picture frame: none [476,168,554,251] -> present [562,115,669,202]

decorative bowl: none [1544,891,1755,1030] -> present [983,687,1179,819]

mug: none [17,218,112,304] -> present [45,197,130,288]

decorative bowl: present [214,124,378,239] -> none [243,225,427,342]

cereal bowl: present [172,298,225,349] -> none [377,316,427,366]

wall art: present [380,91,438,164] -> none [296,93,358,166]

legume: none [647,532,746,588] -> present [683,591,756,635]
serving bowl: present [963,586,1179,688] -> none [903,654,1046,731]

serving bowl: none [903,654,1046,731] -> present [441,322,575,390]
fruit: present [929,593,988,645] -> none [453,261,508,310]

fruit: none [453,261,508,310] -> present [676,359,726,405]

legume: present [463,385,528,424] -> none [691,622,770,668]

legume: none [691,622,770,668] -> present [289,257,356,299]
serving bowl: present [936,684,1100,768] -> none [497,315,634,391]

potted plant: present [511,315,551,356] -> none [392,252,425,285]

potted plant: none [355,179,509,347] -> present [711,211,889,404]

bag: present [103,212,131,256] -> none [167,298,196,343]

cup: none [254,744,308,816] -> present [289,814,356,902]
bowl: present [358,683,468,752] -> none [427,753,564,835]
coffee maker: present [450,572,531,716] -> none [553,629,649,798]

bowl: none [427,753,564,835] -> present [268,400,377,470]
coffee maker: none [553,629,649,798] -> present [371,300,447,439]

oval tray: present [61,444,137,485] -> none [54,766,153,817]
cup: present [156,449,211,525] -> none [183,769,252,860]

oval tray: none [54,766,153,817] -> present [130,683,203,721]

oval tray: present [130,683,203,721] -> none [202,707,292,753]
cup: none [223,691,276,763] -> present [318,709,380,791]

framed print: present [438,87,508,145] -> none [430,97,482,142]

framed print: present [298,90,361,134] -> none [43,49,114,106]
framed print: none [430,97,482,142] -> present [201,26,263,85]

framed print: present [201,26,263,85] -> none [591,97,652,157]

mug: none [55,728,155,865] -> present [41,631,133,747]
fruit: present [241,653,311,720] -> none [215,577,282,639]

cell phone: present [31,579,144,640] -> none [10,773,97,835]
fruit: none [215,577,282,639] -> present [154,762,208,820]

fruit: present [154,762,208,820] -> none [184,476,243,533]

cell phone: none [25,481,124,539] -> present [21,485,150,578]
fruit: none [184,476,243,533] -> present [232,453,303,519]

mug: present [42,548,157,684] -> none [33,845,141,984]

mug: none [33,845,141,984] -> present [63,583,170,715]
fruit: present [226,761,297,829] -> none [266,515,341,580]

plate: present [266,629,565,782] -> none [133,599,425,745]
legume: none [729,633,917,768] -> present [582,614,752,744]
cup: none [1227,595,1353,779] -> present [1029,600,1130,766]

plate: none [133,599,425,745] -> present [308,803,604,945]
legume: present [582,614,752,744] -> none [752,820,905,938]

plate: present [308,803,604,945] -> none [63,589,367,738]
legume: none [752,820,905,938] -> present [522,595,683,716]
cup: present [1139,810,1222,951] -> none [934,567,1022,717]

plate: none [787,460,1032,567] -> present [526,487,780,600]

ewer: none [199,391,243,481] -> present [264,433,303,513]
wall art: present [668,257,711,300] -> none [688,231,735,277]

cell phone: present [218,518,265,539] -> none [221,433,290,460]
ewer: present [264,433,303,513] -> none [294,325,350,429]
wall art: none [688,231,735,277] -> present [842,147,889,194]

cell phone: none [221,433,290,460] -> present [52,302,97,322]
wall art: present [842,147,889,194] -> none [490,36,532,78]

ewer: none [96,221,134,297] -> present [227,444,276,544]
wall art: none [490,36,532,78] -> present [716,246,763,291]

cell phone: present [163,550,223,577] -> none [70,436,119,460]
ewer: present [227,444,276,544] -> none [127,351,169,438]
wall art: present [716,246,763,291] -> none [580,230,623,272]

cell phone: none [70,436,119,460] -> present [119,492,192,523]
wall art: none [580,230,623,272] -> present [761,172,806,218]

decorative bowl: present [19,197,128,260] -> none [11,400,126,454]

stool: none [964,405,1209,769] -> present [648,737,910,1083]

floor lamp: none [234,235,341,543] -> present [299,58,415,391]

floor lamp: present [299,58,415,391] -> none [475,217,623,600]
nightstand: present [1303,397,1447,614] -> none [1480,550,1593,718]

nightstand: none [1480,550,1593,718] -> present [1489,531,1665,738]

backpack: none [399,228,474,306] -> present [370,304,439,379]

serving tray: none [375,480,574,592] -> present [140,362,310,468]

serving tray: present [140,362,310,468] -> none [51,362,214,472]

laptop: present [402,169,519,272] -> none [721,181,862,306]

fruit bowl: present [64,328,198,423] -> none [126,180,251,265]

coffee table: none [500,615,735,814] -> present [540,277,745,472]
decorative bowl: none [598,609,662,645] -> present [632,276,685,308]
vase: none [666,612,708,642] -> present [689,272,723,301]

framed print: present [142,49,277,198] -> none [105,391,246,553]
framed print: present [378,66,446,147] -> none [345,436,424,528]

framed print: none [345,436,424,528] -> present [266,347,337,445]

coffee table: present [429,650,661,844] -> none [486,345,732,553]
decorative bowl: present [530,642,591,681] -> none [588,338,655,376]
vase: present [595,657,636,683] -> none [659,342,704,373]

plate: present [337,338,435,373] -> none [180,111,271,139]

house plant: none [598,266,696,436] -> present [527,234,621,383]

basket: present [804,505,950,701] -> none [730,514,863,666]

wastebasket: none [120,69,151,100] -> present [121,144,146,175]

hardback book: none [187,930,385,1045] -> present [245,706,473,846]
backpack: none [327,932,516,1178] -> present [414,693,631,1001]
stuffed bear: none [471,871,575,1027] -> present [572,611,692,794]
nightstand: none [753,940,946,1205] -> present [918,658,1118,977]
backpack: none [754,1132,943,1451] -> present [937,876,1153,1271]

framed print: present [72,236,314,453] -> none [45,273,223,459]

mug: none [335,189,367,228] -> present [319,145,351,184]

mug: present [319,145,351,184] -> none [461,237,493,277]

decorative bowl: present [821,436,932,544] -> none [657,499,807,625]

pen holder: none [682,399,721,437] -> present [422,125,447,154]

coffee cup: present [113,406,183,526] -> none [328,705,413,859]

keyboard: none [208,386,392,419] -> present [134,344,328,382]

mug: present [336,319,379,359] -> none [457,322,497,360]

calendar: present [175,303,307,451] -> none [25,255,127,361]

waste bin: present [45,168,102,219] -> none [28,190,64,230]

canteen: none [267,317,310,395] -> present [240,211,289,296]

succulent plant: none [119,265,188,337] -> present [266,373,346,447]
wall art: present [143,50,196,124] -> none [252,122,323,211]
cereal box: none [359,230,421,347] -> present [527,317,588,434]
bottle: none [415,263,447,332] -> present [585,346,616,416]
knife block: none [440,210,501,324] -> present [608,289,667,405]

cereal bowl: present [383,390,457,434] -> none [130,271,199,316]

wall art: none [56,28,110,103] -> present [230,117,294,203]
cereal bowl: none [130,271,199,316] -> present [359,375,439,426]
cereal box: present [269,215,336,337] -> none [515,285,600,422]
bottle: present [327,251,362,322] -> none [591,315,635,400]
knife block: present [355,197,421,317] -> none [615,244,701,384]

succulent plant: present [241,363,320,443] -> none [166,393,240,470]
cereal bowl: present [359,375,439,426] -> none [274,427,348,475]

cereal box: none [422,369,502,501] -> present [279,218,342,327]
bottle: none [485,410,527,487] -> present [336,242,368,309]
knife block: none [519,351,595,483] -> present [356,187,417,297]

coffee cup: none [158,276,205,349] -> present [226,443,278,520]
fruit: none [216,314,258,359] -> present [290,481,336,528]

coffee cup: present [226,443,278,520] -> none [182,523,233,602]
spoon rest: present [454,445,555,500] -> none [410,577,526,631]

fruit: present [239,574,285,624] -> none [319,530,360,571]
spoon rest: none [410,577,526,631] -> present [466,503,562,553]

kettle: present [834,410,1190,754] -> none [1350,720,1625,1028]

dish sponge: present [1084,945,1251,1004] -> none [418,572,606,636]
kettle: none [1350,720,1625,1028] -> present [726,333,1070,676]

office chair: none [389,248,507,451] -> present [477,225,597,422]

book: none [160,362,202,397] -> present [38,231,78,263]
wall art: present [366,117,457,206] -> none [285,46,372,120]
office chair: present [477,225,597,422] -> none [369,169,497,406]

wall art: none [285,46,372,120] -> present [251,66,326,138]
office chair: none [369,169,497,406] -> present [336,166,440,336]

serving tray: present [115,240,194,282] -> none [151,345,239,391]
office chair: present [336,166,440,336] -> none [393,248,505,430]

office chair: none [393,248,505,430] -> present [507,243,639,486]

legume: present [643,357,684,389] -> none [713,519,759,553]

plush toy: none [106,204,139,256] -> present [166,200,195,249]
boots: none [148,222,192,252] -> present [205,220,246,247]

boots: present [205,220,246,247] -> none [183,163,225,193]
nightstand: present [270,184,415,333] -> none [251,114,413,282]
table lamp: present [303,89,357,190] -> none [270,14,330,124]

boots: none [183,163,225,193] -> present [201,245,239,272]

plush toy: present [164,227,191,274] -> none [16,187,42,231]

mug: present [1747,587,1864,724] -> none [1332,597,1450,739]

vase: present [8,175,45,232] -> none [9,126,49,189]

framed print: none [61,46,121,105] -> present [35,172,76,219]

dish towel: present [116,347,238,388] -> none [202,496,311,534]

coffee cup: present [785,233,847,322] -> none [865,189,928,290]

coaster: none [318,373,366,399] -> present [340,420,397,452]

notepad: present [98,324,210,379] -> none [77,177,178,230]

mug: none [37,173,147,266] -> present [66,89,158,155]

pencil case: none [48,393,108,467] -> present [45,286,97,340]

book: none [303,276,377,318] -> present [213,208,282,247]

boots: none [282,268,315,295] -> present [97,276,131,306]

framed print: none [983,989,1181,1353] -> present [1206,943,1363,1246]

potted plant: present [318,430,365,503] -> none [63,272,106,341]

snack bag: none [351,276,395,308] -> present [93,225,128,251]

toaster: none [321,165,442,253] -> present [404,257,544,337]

▸ **TASK OBJECTIVE**: In the records above, find the line containing "oval tray: none" and restate word for word every line from the first through that one.

▸ **EXPECTED OUTPUT**:
picture frame: none [476,168,554,251] -> present [562,115,669,202]

decorative bowl: none [1544,891,1755,1030] -> present [983,687,1179,819]

mug: none [17,218,112,304] -> present [45,197,130,288]

decorative bowl: present [214,124,378,239] -> none [243,225,427,342]

cereal bowl: present [172,298,225,349] -> none [377,316,427,366]

wall art: present [380,91,438,164] -> none [296,93,358,166]

legume: none [647,532,746,588] -> present [683,591,756,635]
serving bowl: present [963,586,1179,688] -> none [903,654,1046,731]

serving bowl: none [903,654,1046,731] -> present [441,322,575,390]
fruit: present [929,593,988,645] -> none [453,261,508,310]

fruit: none [453,261,508,310] -> present [676,359,726,405]

legume: present [463,385,528,424] -> none [691,622,770,668]

legume: none [691,622,770,668] -> present [289,257,356,299]
serving bowl: present [936,684,1100,768] -> none [497,315,634,391]

potted plant: present [511,315,551,356] -> none [392,252,425,285]

potted plant: none [355,179,509,347] -> present [711,211,889,404]

bag: present [103,212,131,256] -> none [167,298,196,343]

cup: none [254,744,308,816] -> present [289,814,356,902]
bowl: present [358,683,468,752] -> none [427,753,564,835]
coffee maker: present [450,572,531,716] -> none [553,629,649,798]

bowl: none [427,753,564,835] -> present [268,400,377,470]
coffee maker: none [553,629,649,798] -> present [371,300,447,439]

oval tray: present [61,444,137,485] -> none [54,766,153,817]
cup: present [156,449,211,525] -> none [183,769,252,860]

oval tray: none [54,766,153,817] -> present [130,683,203,721]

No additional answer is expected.